The author of this article is a criminologist and the former Associate Editor of the Canadian Police News. He has investigated hundreds of motor vehicle accidents involving serious injuries and fatalities over a period of five years and he also represented clients in courts who were charges with traffic offences for 15 years in 12 cities in the province of Ontario A.s such, he has had first-hand experience into the causes of motor vehicle accidents.
The following story, (interspersed with statistics and interesting facts about accidents and drunk driving) is about a teenage motorist who had a hidden drinking problem that no-one but a few of his cronies knew anything about. Although the names, places and dates are arbitrarily chosen, this story is a mosaic of typical drunk drivers blended into one and who, because of his inability to comprehend the enormity of his drinking problem, became a typical statistic. Follow, if you dare, the final hours of Ivan Rubinovich as this article tells you the consequences of being a part-time drunk while being a full-time motorist. If reading this article won't save your life, pass it on to a friend. It might save his or her life.
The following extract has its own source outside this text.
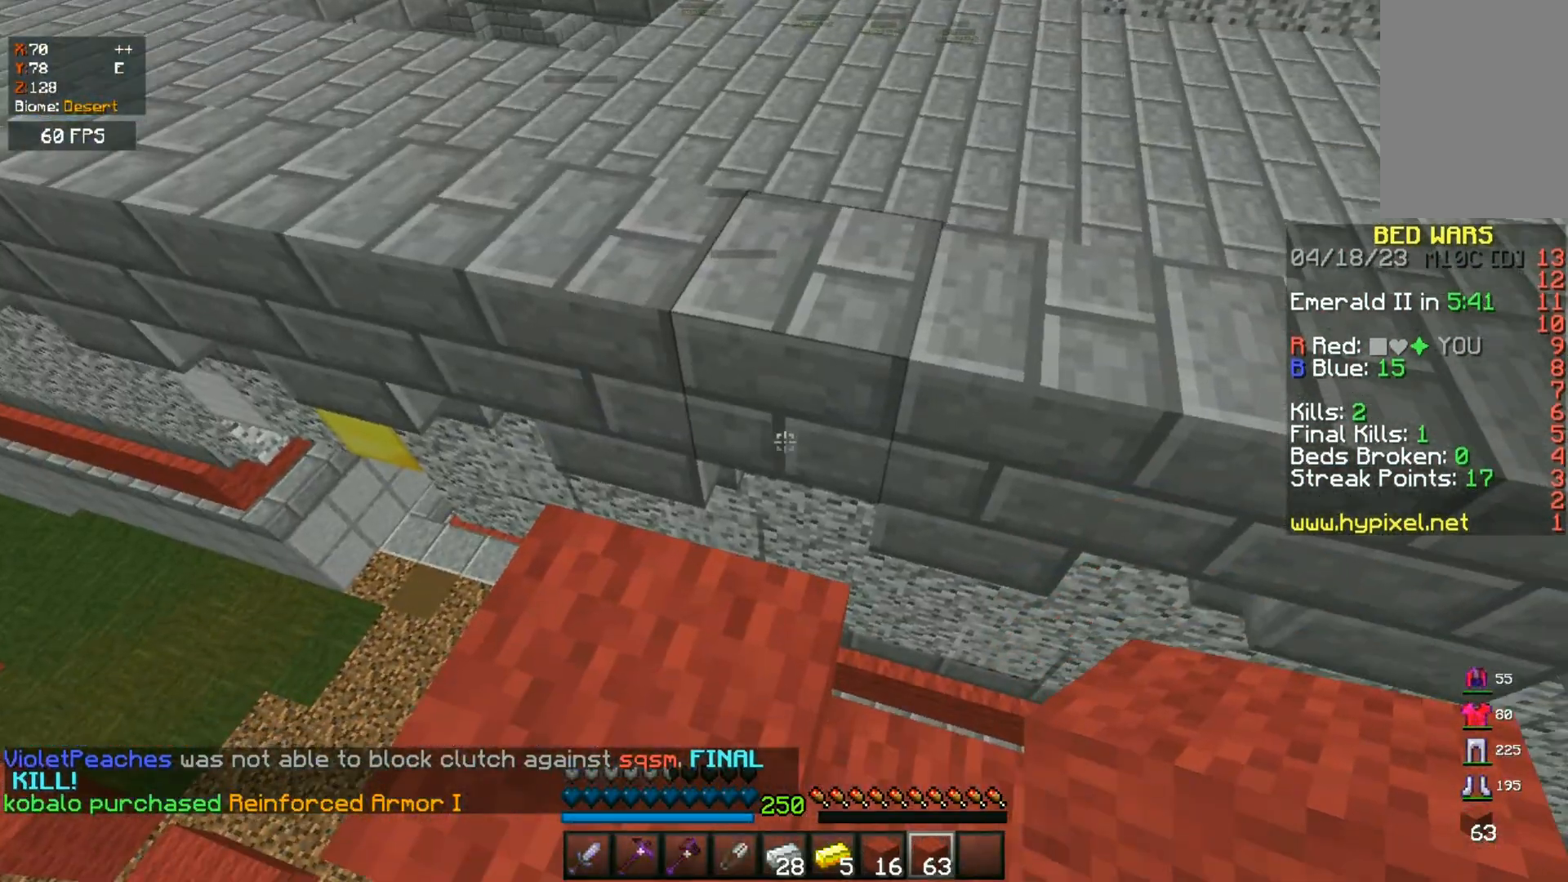
{"keys": ["w"], "mouse": [], "events": [[33, "mouse_right", "down"], [117, "w", "down"], [167, "mouse_right", "up"]]}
Ivan Rubinovich was like many teenagers. He
dabbled a bit into drugs but decided quite early in his teens that alcohol was
cheaper and easier to get. Even when he was in high school, he drank to excess.
His parents gave up trying to correct him and accepted him as he was---a
teenage drunk.
His drinking got him in trouble with
the law on one occasion. He was clocked at 120 kilometers an hour and when he
was stopped, he staggered towards the police officer and was promptly arrested
and charged and later convicted of driving over 80. In fact, his reading was
very much over 80. It was 150. When he got his license back many months after
his conviction, he was determined to drive more carefully so that he wouldn't
get stopped again while being impaired.
Ivan was 18 years of age when he got
the job of truck driver for a meat packer in Winnipeg. His job entailed him to
make deliveries from Winnipeg through Selkirk and onto Gimli and he had
driven the same van for a year without incident.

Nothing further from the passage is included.